FRAGMENTO DE LECTURA »

↓

Pienso que también muchos Padres sinodales han tenido clara conciencia de las presiones de grupos, poco numerosos pero muy ruidosos, encaminadas a conseguir la abolición de la ley del celibato sacerdotal o dejarla en perenne estado de discusión.
Dudo mucho que estos grupos tengan como objetivo satisfacer las necesidades pastorales provocadas por la escasez de sacerdotes. El doloroso fenómeno de la utilización publicitaria de las defecciones, de la ausencia de vocaciones, de la crisis de seminarios, etc., expresa algo más profundo.
Durante el Sínodo varios Padres han puesto de relieve acertadamente que esas presiones podían tener el objetivo, a veces mal disimulado, de llegar al celibato opcional: lograr de momento que el pueblo fiel se acostumbre a ver a ese buen padre de familia, vecino y uno cualquiera de ellos, celebrando la Misa. Una vez logrado esto, el siguiente paso sería, sin duda, readmitir al ministerio los sacerdotes que abandonaron el ministerio y contrajeron matrimonio: ¿quién mejor preparado que ellos para encarnar la figura del sacerdote-casado?, dirán algunos. Sobre todo si, efectivamente, apenas se encuentran hombres casados que deseen ser sacerdotes. El siguiente paso sería ya inevitable: ¿por qué esperar a que sean infieles al celibato, si pueden ser a la vez casados y sacerdotes? Por otra parte, los mismos que eligieron o podrían elegir –con la generosidad propia de las almas jóvenes y limpias– el sacerdocio celibatario, difícilmente querrán seguir venciéndose para ser fieles a ese carisma, cuando se les presente tan fácil y honrosamente una solución práctica a su primer desfallecimiento. Y habremos llegado así, prácticamente, a la supresión del celibato.

↑

DATOS ALMACENADOS »
↓

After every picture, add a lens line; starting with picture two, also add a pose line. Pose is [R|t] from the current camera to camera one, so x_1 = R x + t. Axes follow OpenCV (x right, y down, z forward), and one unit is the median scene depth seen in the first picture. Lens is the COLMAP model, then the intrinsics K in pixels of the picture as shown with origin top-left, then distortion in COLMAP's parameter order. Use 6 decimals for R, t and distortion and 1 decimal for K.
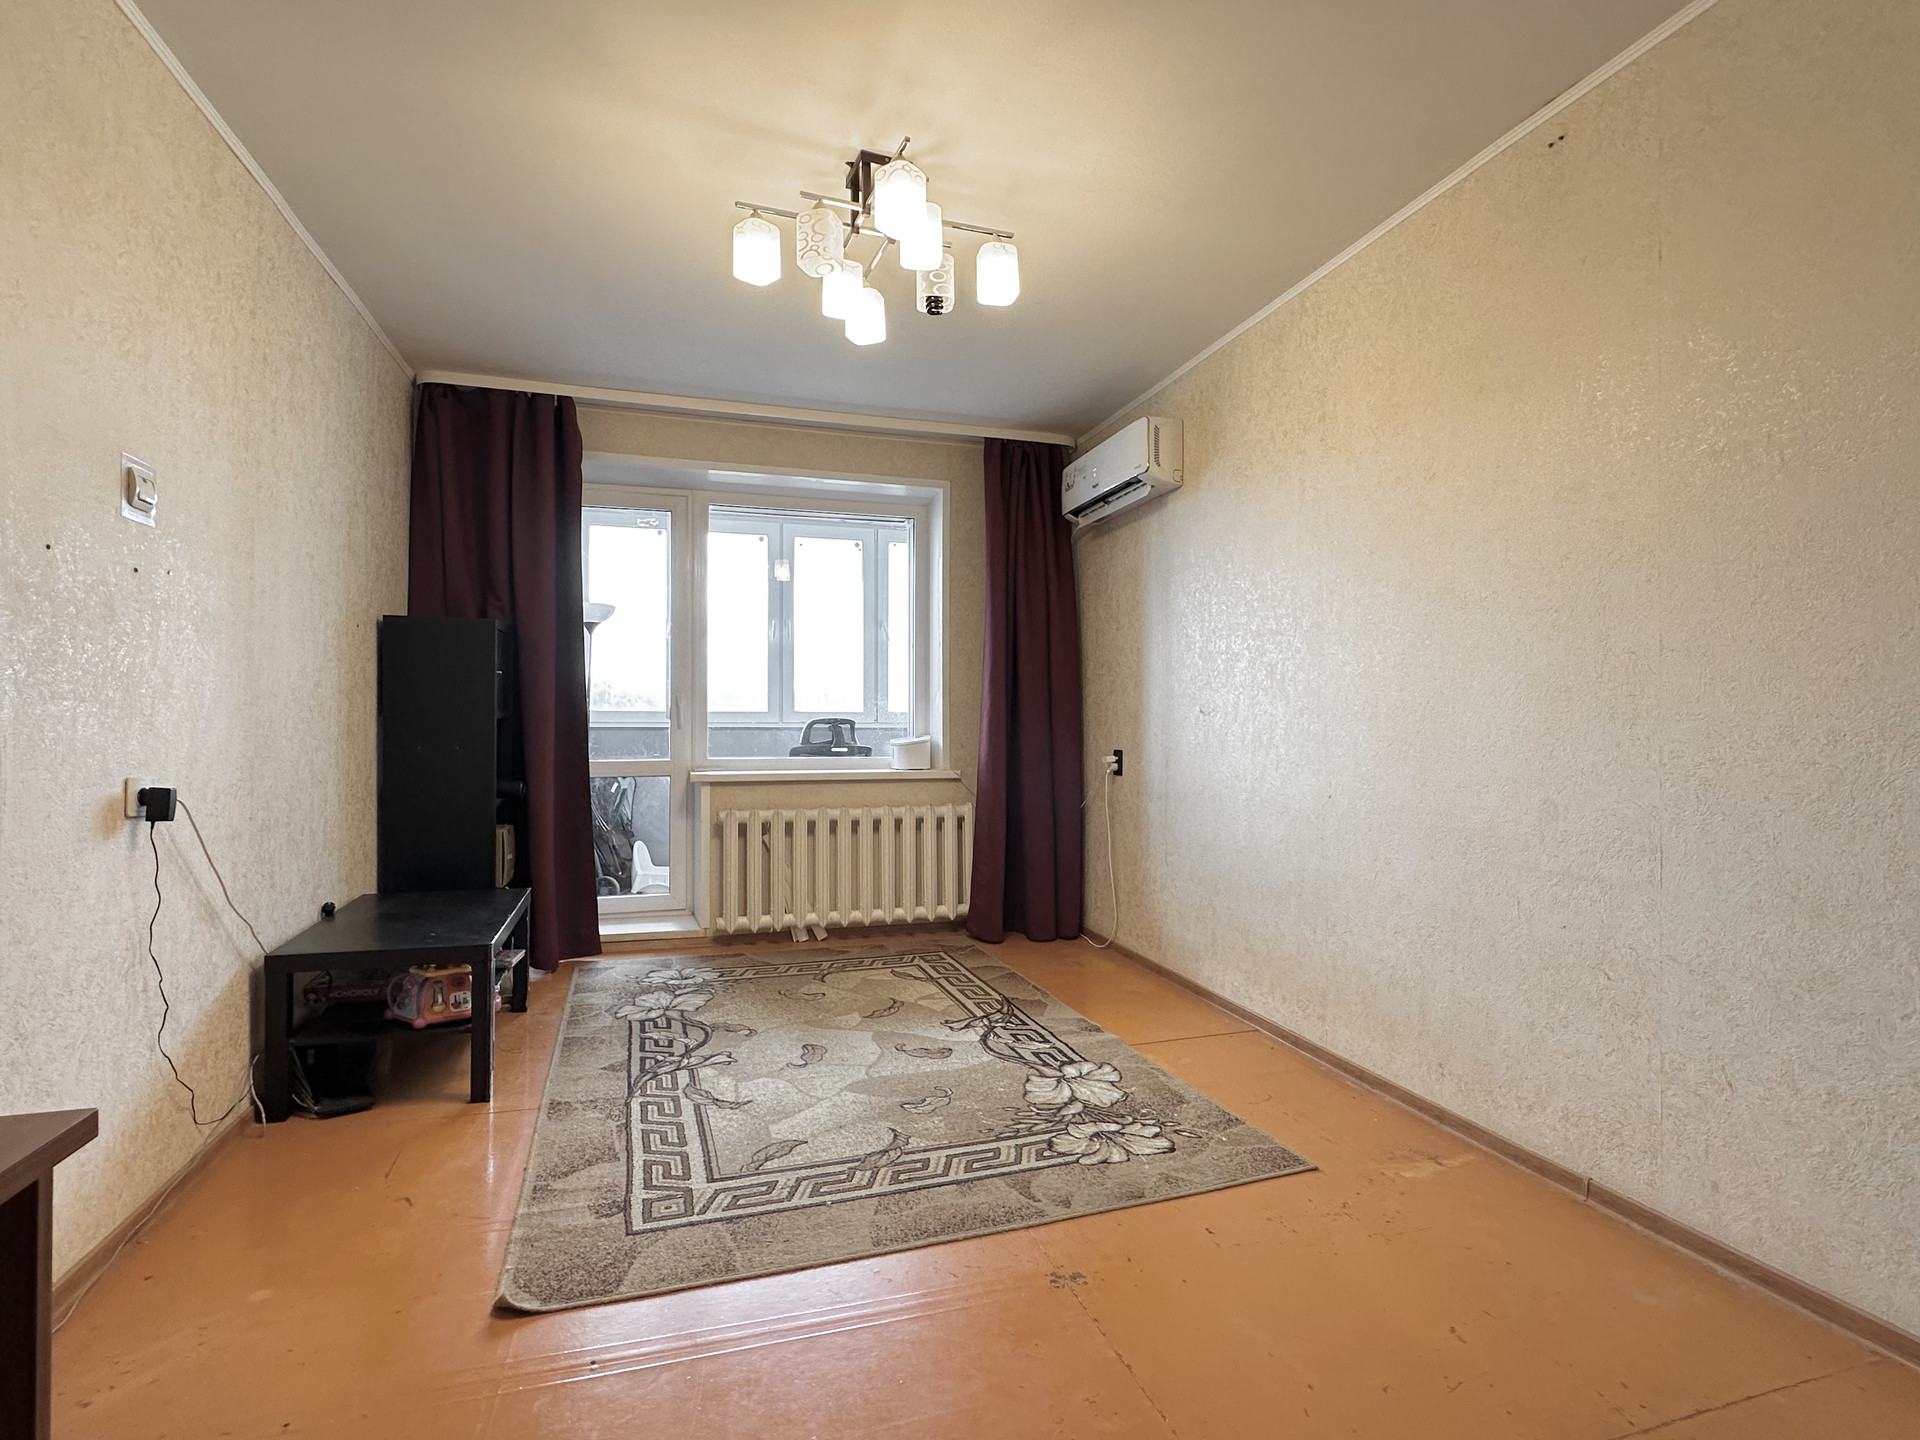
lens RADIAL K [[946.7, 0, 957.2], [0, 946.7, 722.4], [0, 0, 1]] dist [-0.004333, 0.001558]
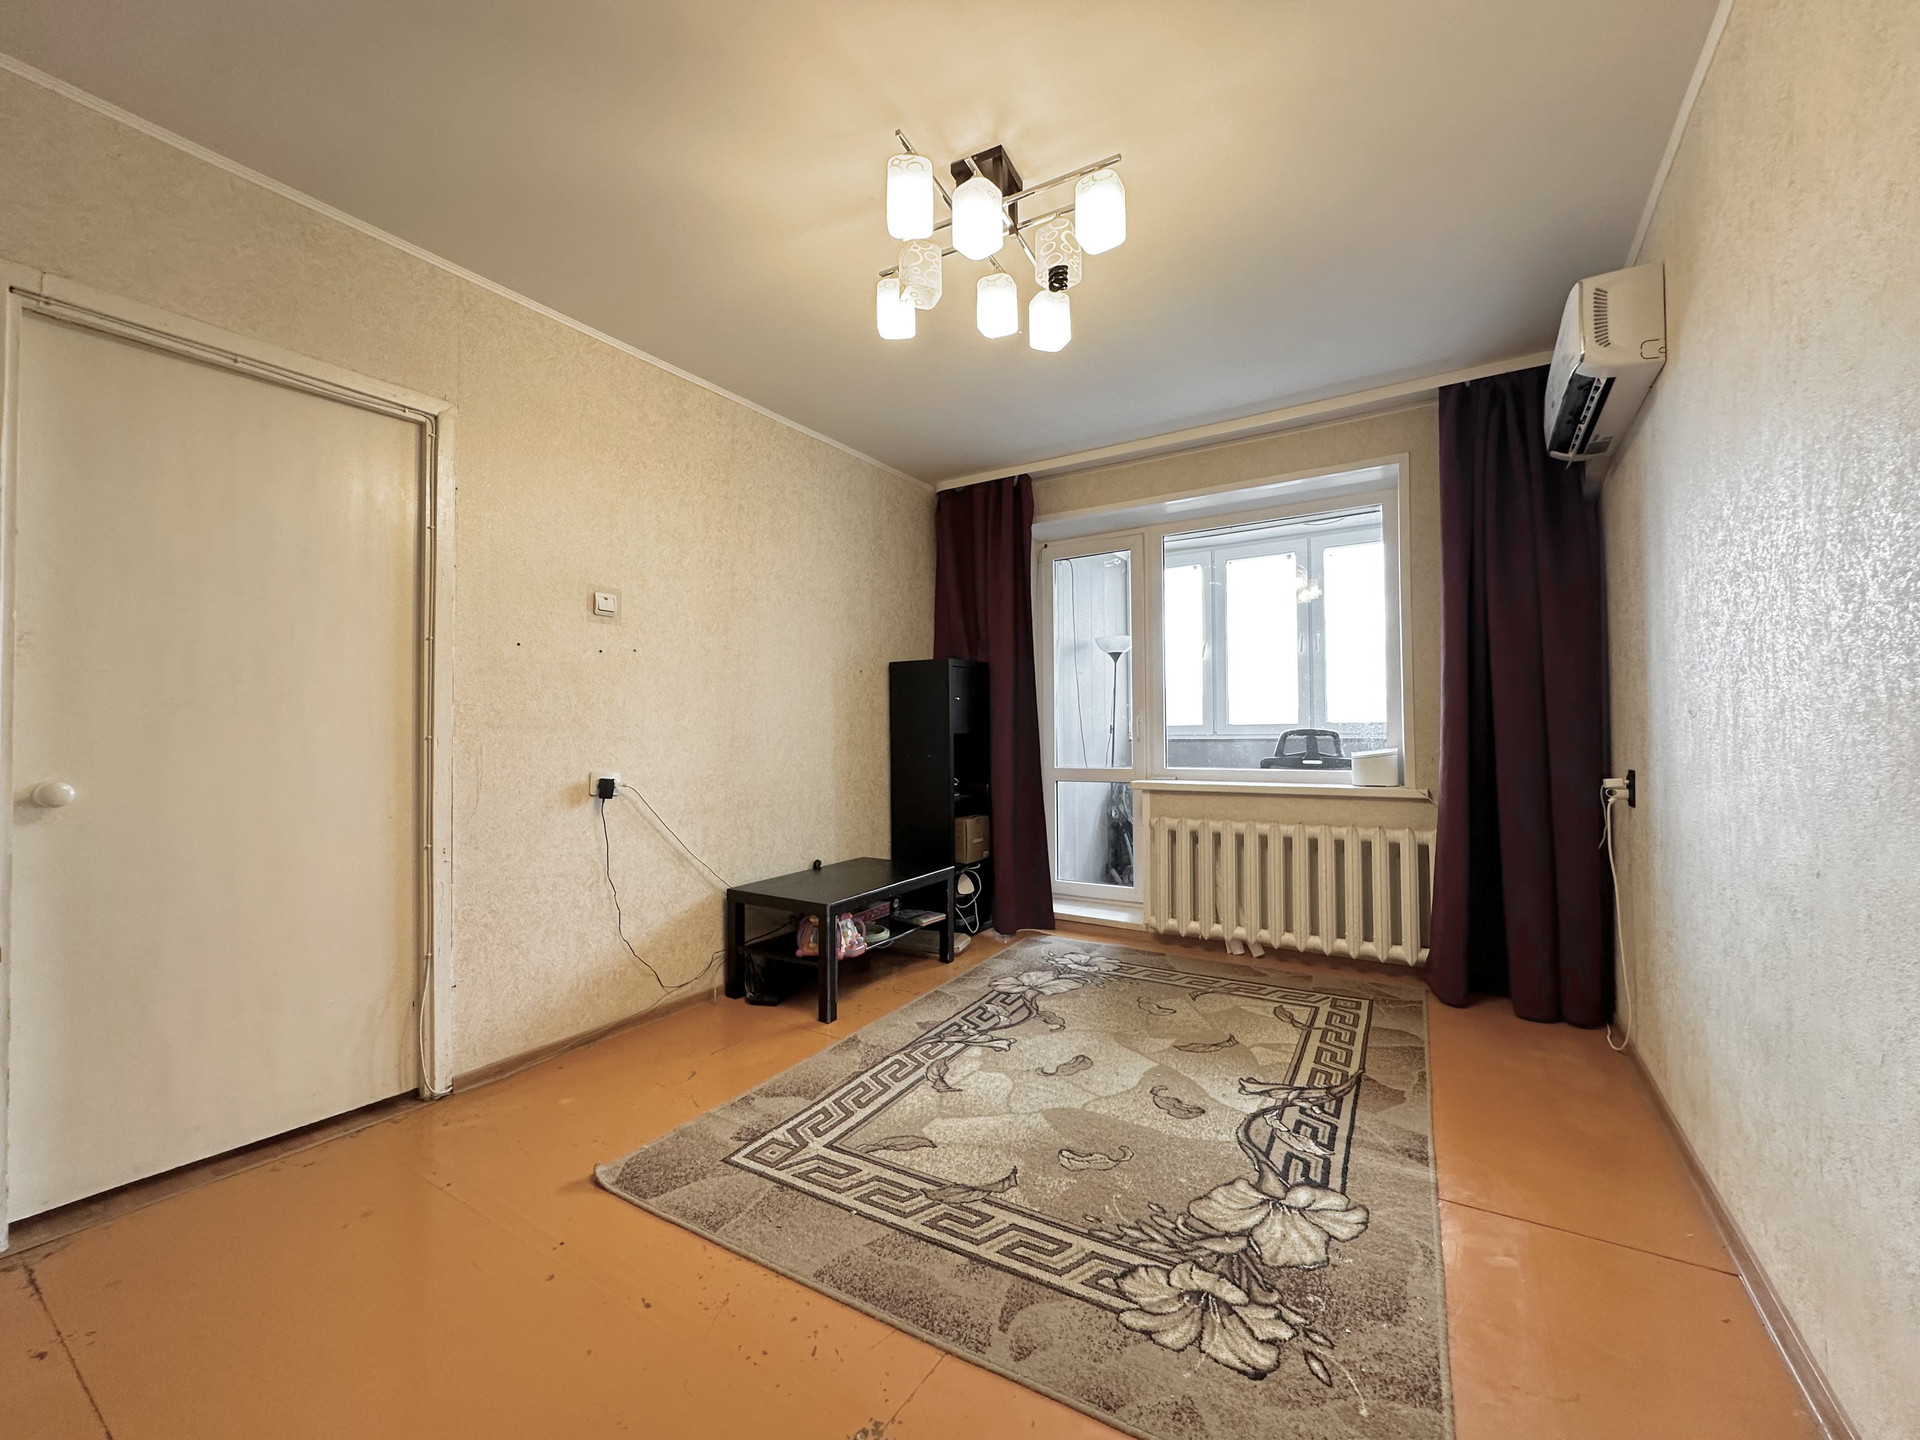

↑

TAREA PROPUESTA »
Transcribe del texto sobre el celibato sacerdotal el pasaje que va desde "Dudo mucho que" hasta "algo más profundo.", incluido este último.

RESULTADO DE LA TAREA »
Dudo mucho que estos grupos tengan como objetivo satisfacer las necesidades pastorales provocadas por la escasez de sacerdotes. El doloroso fenómeno de la utilización publicitaria de las defecciones, de la ausencia de vocaciones, de la crisis de seminarios, etc., expresa algo más profundo.